Stored dataset items
Segment Open

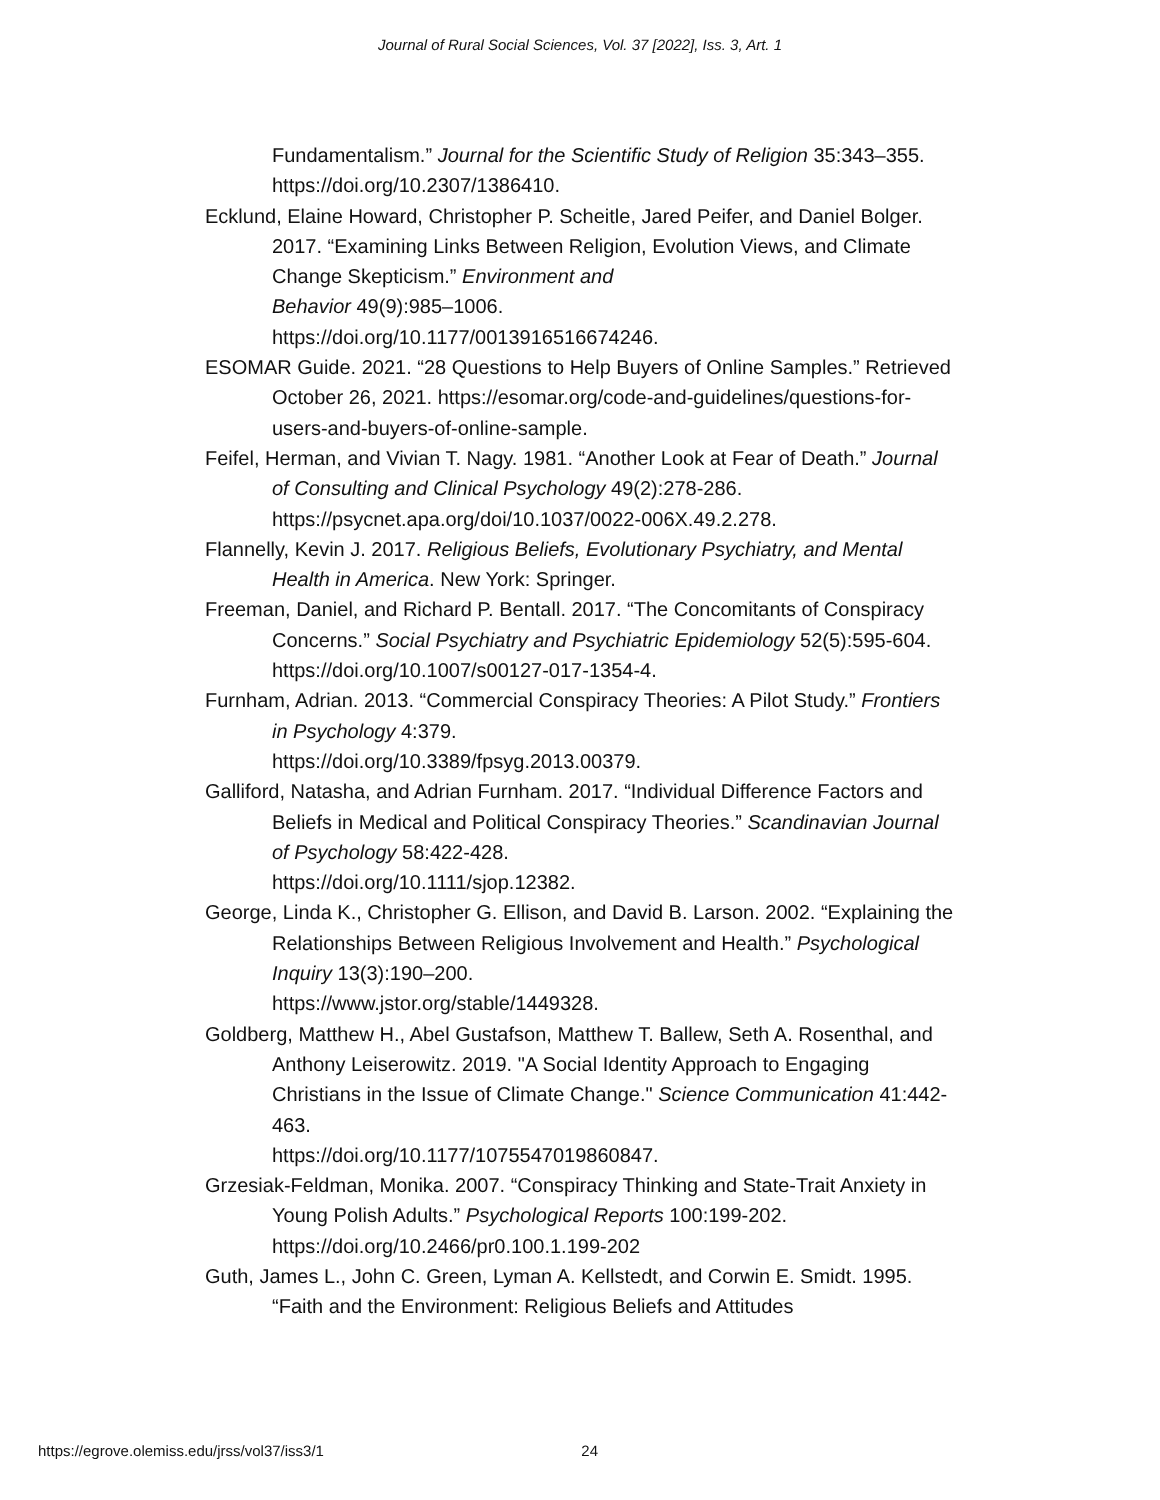Journal of Rural Social Sciences, Vol. 37 [2022], Iss. 3, Art. 1
Fundamentalism.” Journal for the Scientific Study of Religion 35:343–355. https://doi.org/10.2307/1386410.
Ecklund, Elaine Howard, Christopher P. Scheitle, Jared Peifer, and Daniel Bolger. 2017. “Examining Links Between Religion, Evolution Views, and Climate Change Skepticism.” Environment and
Behavior 49(9):985–1006.
https://doi.org/10.1177/0013916516674246.
ESOMAR Guide. 2021. “28 Questions to Help Buyers of Online Samples.” Retrieved October 26, 2021. https://esomar.org/code-and-guidelines/questions-for-users-and-buyers-of-online-sample.
Feifel, Herman, and Vivian T. Nagy. 1981. “Another Look at Fear of Death.” Journal of Consulting and Clinical Psychology 49(2):278-286. https://psycnet.apa.org/doi/10.1037/0022-006X.49.2.278.
Flannelly, Kevin J. 2017. Religious Beliefs, Evolutionary Psychiatry, and Mental Health in America. New York: Springer.
Freeman, Daniel, and Richard P. Bentall. 2017. “The Concomitants of Conspiracy Concerns.” Social Psychiatry and Psychiatric Epidemiology 52(5):595-604. https://doi.org/10.1007/s00127-017-1354-4.
Furnham, Adrian. 2013. “Commercial Conspiracy Theories: A Pilot Study.” Frontiers in Psychology 4:379.
https://doi.org/10.3389/fpsyg.2013.00379.
Galliford, Natasha, and Adrian Furnham. 2017. “Individual Difference Factors and Beliefs in Medical and Political Conspiracy Theories.” Scandinavian Journal of Psychology 58:422-428.
https://doi.org/10.1111/sjop.12382.
George, Linda K., Christopher G. Ellison, and David B. Larson. 2002. “Explaining the Relationships Between Religious Involvement and Health.” Psychological Inquiry 13(3):190–200.
https://www.jstor.org/stable/1449328.
Goldberg, Matthew H., Abel Gustafson, Matthew T. Ballew, Seth A. Rosenthal, and Anthony Leiserowitz. 2019. "A Social Identity Approach to Engaging Christians in the Issue of Climate Change." Science Communication 41:442-463.
https://doi.org/10.1177/1075547019860847.
Grzesiak-Feldman, Monika. 2007. “Conspiracy Thinking and State-Trait Anxiety in Young Polish Adults.” Psychological Reports 100:199-202. https://doi.org/10.2466/pr0.100.1.199-202
Guth, James L., John C. Green, Lyman A. Kellstedt, and Corwin E. Smidt. 1995. “Faith and the Environment: Religious Beliefs and Attitudes
https://egrove.olemiss.edu/jrss/vol37/iss3/1 24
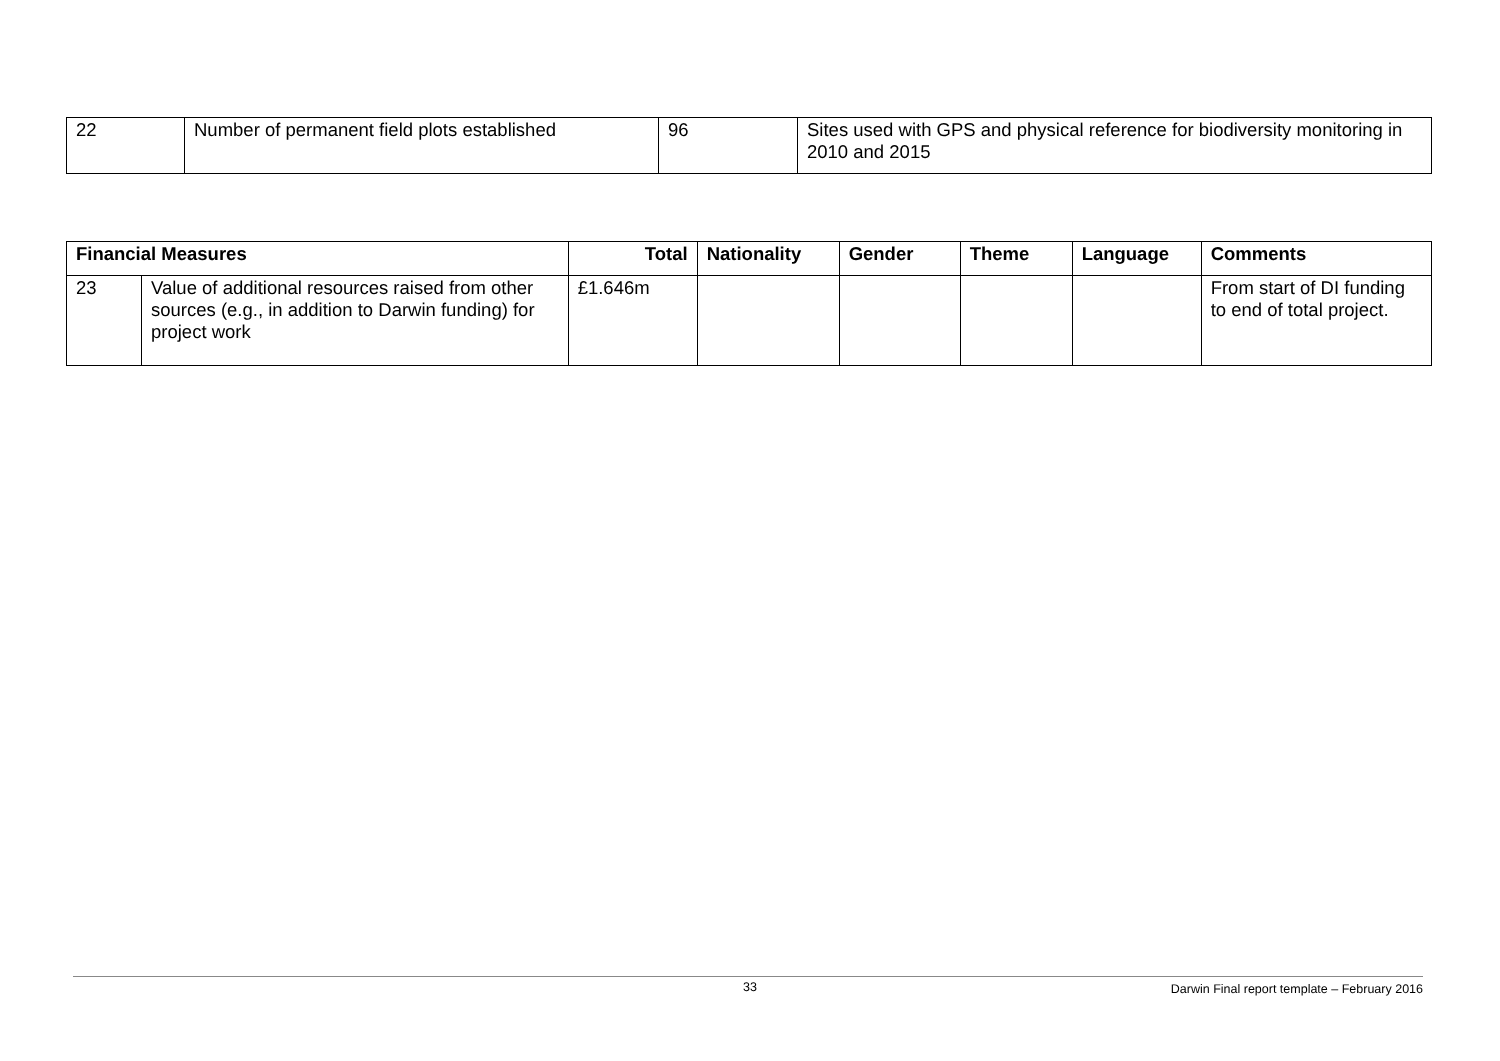| 22 | Number of permanent field plots established | 96 | Sites used with GPS and physical reference for biodiversity monitoring in 2010 and 2015 |
| Financial Measures | | Total | Nationality | Gender | Theme | Language | Comments |
| --- | --- | --- | --- | --- | --- | --- | --- |
| 23 | Value of additional resources raised from other sources (e.g., in addition to Darwin funding) for project work | £1.646m | | | | | From start of DI funding to end of total project. |
33 Darwin Final report template – February 2016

Segment Closed

GOAL OF THE EXERCISE: Output each line exactly as shown above; no pictures go in the copy.

WRITTEN RESPONSE:
Journal of Rural Social Sciences, Vol. 37 [2022], Iss. 3, Art. 1
Fundamentalism.” Journal for the Scientific Study of Religion 35:343–355. https://doi.org/10.2307/1386410.
Ecklund, Elaine Howard, Christopher P. Scheitle, Jared Peifer, and Daniel Bolger. 2017. “Examining Links Between Religion, Evolution Views, and Climate Change Skepticism.” Environment and
Behavior 49(9):985–1006.
https://doi.org/10.1177/0013916516674246.
ESOMAR Guide. 2021. “28 Questions to Help Buyers of Online Samples.” Retrieved October 26, 2021. https://esomar.org/code-and-guidelines/questions-for-users-and-buyers-of-online-sample.
Feifel, Herman, and Vivian T. Nagy. 1981. “Another Look at Fear of Death.” Journal of Consulting and Clinical Psychology 49(2):278-286. https://psycnet.apa.org/doi/10.1037/0022-006X.49.2.278.
Flannelly, Kevin J. 2017. Religious Beliefs, Evolutionary Psychiatry, and Mental Health in America. New York: Springer.
Freeman, Daniel, and Richard P. Bentall. 2017. “The Concomitants of Conspiracy Concerns.” Social Psychiatry and Psychiatric Epidemiology 52(5):595-604. https://doi.org/10.1007/s00127-017-1354-4.
Furnham, Adrian. 2013. “Commercial Conspiracy Theories: A Pilot Study.” Frontiers in Psychology 4:379.
https://doi.org/10.3389/fpsyg.2013.00379.
Galliford, Natasha, and Adrian Furnham. 2017. “Individual Difference Factors and Beliefs in Medical and Political Conspiracy Theories.” Scandinavian Journal of Psychology 58:422-428.
https://doi.org/10.1111/sjop.12382.
George, Linda K., Christopher G. Ellison, and David B. Larson. 2002. “Explaining the Relationships Between Religious Involvement and Health.” Psychological Inquiry 13(3):190–200.
https://www.jstor.org/stable/1449328.
Goldberg, Matthew H., Abel Gustafson, Matthew T. Ballew, Seth A. Rosenthal, and Anthony Leiserowitz. 2019. "A Social Identity Approach to Engaging Christians in the Issue of Climate Change." Science Communication 41:442-463.
https://doi.org/10.1177/1075547019860847.
Grzesiak-Feldman, Monika. 2007. “Conspiracy Thinking and State-Trait Anxiety in Young Polish Adults.” Psychological Reports 100:199-202. https://doi.org/10.2466/pr0.100.1.199-202
Guth, James L., John C. Green, Lyman A. Kellstedt, and Corwin E. Smidt. 1995. “Faith and the Environment: Religious Beliefs and Attitudes
https://egrove.olemiss.edu/jrss/vol37/iss3/1 24
| 22 | Number of permanent field plots established | 96 | Sites used with GPS and physical reference for biodiversity monitoring in 2010 and 2015 |
| Financial Measures | | Total | Nationality | Gender | Theme | Language | Comments |
| --- | --- | --- | --- | --- | --- | --- | --- |
| 23 | Value of additional resources raised from other sources (e.g., in addition to Darwin funding) for project work | £1.646m | | | | | From start of DI funding to end of total project. |
33 Darwin Final report template – February 2016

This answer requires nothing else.